No es la primera vez que me llama la atención el trato que reciben en La Habana (y en Trinidad) los animales. Y no solo los propios, que como en todas partes, los que tienen mascotas acaban manteniendo con ellas esa relación familiar que resulta tan incomprensible para los que no las tienen. Aquí a los animales callejeros se les tiene en consideración. Es normal ver a perros y a gatos vagabundos acostados en cualquier calle, desde las más turísticas a las más apartadas, sin que nadie les moleste. No estorban, conviven pacíficamente. Incluso hay personas que les atienden desinteresadamente.
Realmente el habanero es un humano pacífico. He presenciado muchas escenas que en España acabarían, por lo menos, en conato de altercado y que aquí se ha resuelto con la cesión pacífica de una de las partes. Ayer mismo un hombre se saltó a otro en la cola que estábamos haciendo para comprar un helado, un helado yo, los otros un montón cada uno. El perjudicado se lo indicó, usted estaba detrás de mi. No, no, yo estaba delante, le corrigió el que se había colado. No, pero no importa le dijo quien sabiéndose ninguneado prefirió no darle importancia..
Cuando me tocó el turno, había un hombre que llevaba un tiempo acodado en el mostrador y al que los heladeros trataban cada poco de convencerle de que para darle un helado tenía que pagarlo previamente, pero lo hacían en un tono tan amable que yo creí que era un amigo que estaba dándoles palique. Cuando me iban a dar la vuelta del helado se me ocurrió deshacer el entuerto invitando al asaltante, y el camarero se lo dijo sonriente, como riendo la gracia de que al final se llevara el helado sin pagar un peso. En nuestra tierra la reacción tendría muchas más posibilidades de ser violenta. No puede dejar de pensar en esos locales en el que se expone un garrote bajo el letrero “nuestro libro de reclamaciones” y en cómo tratarían a quien les estuviera dando la lata de esta manera.
La mañana la empezamos abandonando la idea de chapuzarnos en la piscina marítima del Copacabana pero al llegar a La Habana Vieja decidimos subir a la terraza del Saratoga, el hotel que está frene al Capitolio, desde donde ya había hecho unas fotos de la ciudad y donde, en una placa, se recuerda que en él pasaron unos días Rafael Alberti y su esposa Teresa León en 1934, y que hoy es uno de los de mayor lujo de La Habana. No estuvimos mucho. Y de allí nos fuimos a la tarea de comprar un pequeño dibujo que se había impuesto Nuestro Hombre en La Habana. Pero aproveché el tiempo para repetir algunas de las fotos desde las alturas, que siempre tienen su encanto, dan una imagen más clara de lo importante que somos, casi nada.

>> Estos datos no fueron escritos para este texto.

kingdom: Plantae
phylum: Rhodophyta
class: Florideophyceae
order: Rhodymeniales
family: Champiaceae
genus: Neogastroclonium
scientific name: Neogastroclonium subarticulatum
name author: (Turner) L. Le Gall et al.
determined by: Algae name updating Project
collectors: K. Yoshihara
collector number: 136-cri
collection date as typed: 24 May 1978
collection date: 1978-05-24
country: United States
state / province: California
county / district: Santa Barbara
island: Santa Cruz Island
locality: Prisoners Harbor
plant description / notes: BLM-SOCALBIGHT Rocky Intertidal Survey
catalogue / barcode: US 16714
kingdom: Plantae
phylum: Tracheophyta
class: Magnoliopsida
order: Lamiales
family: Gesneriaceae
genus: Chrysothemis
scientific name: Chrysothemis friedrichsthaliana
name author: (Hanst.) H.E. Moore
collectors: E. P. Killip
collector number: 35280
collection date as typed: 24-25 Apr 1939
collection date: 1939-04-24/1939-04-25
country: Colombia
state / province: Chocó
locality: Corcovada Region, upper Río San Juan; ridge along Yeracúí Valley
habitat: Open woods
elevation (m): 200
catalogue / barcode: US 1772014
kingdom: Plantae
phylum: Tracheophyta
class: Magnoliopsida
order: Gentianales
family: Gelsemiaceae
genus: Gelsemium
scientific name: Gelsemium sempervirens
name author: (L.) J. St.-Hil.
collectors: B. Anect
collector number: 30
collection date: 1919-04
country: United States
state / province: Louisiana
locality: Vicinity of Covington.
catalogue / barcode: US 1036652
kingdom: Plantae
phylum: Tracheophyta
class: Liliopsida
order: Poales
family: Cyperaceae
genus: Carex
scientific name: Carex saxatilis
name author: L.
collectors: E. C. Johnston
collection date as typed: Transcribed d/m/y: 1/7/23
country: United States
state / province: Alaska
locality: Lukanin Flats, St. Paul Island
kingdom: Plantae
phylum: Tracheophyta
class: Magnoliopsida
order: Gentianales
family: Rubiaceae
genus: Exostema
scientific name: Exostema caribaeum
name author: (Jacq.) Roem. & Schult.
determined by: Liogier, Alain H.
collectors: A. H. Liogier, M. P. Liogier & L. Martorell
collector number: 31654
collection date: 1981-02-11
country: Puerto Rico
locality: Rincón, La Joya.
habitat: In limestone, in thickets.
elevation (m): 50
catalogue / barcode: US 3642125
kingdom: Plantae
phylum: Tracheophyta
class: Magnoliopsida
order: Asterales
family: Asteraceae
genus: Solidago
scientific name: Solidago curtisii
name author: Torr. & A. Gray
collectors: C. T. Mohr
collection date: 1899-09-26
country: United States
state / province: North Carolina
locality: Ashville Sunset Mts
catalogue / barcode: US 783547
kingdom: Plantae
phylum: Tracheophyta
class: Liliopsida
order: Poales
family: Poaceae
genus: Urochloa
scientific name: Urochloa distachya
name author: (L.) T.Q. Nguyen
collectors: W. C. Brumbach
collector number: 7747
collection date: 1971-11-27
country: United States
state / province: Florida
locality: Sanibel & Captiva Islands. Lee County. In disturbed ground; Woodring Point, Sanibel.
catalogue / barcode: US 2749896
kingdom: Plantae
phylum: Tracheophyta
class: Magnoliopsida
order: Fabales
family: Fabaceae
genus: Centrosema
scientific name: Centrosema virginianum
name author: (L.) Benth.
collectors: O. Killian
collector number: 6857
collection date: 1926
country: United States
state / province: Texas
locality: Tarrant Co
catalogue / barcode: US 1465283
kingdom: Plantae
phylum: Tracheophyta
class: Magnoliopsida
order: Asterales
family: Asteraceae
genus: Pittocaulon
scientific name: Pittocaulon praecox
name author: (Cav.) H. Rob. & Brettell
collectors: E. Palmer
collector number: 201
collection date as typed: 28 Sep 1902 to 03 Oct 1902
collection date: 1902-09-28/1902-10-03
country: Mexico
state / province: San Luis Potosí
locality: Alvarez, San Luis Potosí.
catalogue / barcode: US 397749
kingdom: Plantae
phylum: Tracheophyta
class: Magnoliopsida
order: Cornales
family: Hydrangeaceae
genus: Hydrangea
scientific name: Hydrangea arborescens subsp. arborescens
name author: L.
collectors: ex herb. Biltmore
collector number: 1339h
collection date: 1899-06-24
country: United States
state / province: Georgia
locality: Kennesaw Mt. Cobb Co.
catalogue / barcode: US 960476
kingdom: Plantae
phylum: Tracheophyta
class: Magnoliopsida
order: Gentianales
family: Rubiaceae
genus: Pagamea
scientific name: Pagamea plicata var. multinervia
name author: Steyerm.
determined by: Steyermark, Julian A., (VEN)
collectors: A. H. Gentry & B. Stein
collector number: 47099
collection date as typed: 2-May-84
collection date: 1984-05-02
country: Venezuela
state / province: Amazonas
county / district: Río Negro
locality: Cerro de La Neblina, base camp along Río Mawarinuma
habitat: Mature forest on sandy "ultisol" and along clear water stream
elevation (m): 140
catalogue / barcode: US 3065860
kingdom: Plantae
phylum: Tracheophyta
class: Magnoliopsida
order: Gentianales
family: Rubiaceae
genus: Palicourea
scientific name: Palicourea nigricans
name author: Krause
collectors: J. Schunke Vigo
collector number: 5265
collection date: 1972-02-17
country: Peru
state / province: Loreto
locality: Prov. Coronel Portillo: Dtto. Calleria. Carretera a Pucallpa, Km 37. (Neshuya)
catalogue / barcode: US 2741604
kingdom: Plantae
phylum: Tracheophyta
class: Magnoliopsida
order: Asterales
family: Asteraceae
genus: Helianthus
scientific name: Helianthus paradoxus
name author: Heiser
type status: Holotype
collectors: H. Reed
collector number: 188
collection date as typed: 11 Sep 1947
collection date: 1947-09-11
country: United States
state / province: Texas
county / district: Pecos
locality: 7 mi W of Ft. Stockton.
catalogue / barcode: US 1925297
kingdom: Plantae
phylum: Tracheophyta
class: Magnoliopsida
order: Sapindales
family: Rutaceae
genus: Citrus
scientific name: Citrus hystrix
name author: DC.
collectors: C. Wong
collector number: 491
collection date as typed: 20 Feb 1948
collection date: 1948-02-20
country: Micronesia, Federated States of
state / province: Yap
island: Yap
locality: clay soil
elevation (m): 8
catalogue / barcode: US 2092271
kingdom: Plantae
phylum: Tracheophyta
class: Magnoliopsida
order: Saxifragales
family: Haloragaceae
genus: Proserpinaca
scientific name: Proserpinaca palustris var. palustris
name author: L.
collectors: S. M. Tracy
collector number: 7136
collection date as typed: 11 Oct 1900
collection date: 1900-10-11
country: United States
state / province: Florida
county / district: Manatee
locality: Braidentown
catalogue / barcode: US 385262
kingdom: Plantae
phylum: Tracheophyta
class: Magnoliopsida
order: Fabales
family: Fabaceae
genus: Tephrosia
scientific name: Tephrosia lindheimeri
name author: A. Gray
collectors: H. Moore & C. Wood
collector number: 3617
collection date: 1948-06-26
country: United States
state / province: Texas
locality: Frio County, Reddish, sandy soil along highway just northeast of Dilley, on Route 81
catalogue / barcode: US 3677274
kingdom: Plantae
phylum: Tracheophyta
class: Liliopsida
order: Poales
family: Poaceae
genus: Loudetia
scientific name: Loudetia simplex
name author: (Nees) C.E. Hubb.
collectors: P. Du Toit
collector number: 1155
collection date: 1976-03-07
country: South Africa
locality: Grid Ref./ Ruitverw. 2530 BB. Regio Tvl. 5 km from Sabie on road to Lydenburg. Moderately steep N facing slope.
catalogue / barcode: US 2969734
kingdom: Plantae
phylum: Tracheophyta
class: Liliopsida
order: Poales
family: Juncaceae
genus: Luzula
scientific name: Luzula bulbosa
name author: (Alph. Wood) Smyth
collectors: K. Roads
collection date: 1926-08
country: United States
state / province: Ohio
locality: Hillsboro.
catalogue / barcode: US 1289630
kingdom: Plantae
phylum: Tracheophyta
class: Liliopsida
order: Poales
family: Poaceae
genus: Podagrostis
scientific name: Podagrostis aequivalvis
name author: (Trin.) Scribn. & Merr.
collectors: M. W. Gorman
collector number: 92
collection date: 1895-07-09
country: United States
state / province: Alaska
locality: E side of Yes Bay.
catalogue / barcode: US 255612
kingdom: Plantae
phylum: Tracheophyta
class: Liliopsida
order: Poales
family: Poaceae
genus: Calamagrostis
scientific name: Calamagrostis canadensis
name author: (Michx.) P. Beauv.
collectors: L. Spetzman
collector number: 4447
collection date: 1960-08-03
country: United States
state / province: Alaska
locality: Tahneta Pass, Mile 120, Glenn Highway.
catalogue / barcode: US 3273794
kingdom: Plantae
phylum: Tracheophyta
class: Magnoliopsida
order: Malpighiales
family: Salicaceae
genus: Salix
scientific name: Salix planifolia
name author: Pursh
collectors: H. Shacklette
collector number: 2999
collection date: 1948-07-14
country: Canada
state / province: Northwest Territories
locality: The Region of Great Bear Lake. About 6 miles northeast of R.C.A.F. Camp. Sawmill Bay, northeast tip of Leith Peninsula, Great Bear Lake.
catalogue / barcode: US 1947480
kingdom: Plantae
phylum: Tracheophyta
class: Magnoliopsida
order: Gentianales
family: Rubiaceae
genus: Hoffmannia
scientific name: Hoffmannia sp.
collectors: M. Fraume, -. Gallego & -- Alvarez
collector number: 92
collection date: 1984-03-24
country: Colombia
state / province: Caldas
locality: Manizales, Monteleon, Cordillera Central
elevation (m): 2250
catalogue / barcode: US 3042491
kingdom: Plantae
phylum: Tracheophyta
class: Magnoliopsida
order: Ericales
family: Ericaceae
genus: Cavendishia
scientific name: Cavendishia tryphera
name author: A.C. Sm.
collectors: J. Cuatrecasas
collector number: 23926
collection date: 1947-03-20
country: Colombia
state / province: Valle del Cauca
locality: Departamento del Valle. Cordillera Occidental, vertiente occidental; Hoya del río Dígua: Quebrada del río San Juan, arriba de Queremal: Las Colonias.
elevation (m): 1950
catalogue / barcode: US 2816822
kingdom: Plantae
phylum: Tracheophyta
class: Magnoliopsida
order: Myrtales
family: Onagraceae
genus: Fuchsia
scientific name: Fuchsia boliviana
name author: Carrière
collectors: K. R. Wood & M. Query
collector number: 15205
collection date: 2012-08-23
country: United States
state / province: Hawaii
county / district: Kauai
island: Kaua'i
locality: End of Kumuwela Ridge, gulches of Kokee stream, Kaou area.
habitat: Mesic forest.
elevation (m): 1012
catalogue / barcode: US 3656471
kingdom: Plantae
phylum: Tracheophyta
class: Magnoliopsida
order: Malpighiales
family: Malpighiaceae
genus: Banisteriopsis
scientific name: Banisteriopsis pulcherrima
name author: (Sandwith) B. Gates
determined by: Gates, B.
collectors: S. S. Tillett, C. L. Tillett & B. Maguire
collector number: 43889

Comimos en el 860 de Neptuno compartiendo el pequeño comedor de tres mesas primero con un grupo anglosajón, que ni dieron las gracias cuando me levanté de mi asiento y lo aparté para que pudieran pasar ellos cómodamente con la silla con un bebé que llevaban. Un poco después con dos matrimonios vascos que habían venido por trece días y eran expertos en los secretos de La Habana. Nos intercambiamos consejos y recomendaciones y, en parte por ellos acabamos en la Fábrica, visita que teníamos todavía pendiente.
Después de comer, ya en casa descansando algo, fue cuando decidimos no dejar para más tarde la visita a la Fábrica de Arte Cubano. Fuimos con lluvia y volvimos con la amenaza de un nuevo diluvio, que se quedó en amenaza tan solo. Nos mojamos a la ida, pero lo bueno de los chaparrones de La Habana es que se evaporan pronto, y a la salida de la fábrica ya estábamos secos. Los siete kilómetros de la vuelta nos abrieron el apetito que tratamos de aplacar en el Biky. Otra vez el Biky, pero siempre salimos satisfechos. Y así fue como terminamos el día. Cansados pero contentos. Como en los cuentos con los que te duermes bien.